Tirzepatide follows on the heels of Wegovy, but it works slightly differently. Instead of directly acting on GLP-1 receptors, tirzepatide is a molecule designed to simultaneously mimic a slightly different hormone called gastric inhibitory polypeptide (GIP). Early studies found this novel molecule results in a dual-action on both GLP-1 and GIP receptors, leading to greater decreases in food intake and greater increases in energy expenditure.
As a treatment for diabetes tirzepatide was formally submitted to the FDA for approval late last year. Based on successful Phase 3 trial results, that approval is expected to come over the next few months.
This new data, announced in a press release from pharma company Eli Lilly and yet to be peer-reviewed or published in a journal, offers the first glimpse at the effect of tirzepatide on weight loss. And these top line results are even stronger than the results from Wegovy’s “game-changing” trial data.
The Phase 3 trial, called SURMOUNT-1, enrolled 2,539 subjects across nine countries, with the mean body weight of each participant being 231 lb (105 kg).
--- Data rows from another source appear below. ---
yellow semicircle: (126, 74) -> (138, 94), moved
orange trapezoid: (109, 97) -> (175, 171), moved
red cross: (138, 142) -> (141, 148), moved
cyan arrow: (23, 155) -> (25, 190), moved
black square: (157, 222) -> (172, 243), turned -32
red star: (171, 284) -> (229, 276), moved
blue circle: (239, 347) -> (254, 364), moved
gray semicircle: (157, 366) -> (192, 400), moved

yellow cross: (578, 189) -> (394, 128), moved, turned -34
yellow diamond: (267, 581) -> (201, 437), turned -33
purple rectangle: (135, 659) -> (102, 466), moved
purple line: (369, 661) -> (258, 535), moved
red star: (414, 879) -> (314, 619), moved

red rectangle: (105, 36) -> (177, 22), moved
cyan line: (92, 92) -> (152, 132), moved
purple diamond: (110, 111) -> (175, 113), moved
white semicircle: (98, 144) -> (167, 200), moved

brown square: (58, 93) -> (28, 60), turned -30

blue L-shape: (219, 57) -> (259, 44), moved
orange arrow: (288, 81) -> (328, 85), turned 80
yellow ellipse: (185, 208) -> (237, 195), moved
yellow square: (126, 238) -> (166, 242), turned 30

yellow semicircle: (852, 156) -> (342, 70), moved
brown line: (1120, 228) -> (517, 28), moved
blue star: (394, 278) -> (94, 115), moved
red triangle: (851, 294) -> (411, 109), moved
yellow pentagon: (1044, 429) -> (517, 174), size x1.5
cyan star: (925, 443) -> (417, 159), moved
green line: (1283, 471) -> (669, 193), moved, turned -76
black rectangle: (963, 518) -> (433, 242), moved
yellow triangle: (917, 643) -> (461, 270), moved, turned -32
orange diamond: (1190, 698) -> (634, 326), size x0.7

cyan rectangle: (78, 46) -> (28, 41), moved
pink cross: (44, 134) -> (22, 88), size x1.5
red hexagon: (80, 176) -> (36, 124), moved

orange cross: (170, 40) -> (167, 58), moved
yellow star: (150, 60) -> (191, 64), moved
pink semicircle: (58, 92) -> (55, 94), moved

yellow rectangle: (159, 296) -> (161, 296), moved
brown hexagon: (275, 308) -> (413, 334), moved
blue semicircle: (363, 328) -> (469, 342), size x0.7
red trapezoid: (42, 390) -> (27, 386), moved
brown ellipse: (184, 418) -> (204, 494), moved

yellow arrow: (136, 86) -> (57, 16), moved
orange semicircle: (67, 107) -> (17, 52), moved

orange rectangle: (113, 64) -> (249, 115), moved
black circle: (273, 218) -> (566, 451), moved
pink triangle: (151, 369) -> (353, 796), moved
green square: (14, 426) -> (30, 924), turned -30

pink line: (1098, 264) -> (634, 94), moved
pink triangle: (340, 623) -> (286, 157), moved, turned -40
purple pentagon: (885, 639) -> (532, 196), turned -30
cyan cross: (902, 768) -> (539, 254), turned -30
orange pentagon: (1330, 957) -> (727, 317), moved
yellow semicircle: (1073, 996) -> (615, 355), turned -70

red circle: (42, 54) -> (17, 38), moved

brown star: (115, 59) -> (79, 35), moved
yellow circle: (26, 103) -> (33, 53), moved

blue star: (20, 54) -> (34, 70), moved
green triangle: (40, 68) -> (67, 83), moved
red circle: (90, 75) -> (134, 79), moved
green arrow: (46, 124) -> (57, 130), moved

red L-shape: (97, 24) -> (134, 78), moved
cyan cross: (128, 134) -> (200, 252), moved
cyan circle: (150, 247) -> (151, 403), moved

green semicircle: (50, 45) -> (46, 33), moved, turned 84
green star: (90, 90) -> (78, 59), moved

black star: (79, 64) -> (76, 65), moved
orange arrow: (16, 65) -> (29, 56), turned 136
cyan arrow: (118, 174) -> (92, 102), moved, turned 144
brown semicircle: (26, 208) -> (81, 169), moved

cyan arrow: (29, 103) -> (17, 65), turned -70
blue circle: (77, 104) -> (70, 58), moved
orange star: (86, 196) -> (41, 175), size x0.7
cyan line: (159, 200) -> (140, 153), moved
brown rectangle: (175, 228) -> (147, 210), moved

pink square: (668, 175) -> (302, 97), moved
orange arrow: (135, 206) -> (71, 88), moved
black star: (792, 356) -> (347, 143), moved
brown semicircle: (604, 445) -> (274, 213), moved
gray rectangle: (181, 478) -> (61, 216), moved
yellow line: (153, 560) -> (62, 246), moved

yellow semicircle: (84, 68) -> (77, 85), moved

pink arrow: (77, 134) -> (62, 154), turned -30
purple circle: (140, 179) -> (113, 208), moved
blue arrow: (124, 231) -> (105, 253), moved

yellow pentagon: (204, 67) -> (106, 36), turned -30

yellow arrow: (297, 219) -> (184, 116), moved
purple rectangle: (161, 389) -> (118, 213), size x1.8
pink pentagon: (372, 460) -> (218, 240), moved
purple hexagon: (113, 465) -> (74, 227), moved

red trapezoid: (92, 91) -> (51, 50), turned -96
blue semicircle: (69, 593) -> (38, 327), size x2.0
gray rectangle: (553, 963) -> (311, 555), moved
Each participant was randomly, and blindly, put into one of four groups: tirzepatide 5 mg, 10 mg or 15 mg, or placebo. The treatment involved one sub-cutaneous injection of the drug each week.
At the end of the 72-week program those on the lowest dose had lost an average of 16 percent of their bodyweight, while those on the highest dose dropped 22.5 percent. This compared to just a 2.4-percent drop in body weight for those taking the placebo.
It is important to note the trial was not testing the effect of the drug by itself, but as an adjunct to a calorie-controlled diet and exercise program. So this isn’t a miracle drug that helps you drop weight without any other kind of intervention. But, considering the placebo group was also directed to follow the diet and exercise program it seems clear the drug therapy significantly helps a person lose weight more effectively.
The early data from this trial suggests tirzepatide is potentially more effective than Wegovy at long-term weight reduction. Around one-third of those in the Wegovy Phase 3 trial lost more than 20 percent of their body weight, whereas this preliminary data reports 20 percent weight reductions in 55 percent of the 10-mg group and 63 percent of the 15-mg group.
"Tirzepatide is the first investigational medicine to deliver more than 20 percent weight loss on average in a phase 3 study, reinforcing our confidence in its potential to help people living with obesity," said Jeff Emmick, vice president of product development at Eli Lilly. "We're proud to research and develop potentially innovative treatments like tirzepatide, which helped nearly two thirds of participants on the highest dose reduce their body weight by at least 20 percent in SURMOUNT-1."
SURMOUNT-1 is part of a larger series of six global trials looking at the effects of tirzepatide on obesity. Overall there are more than 5,000 people enrolled in the study and more results from some of the other trials are expected next year.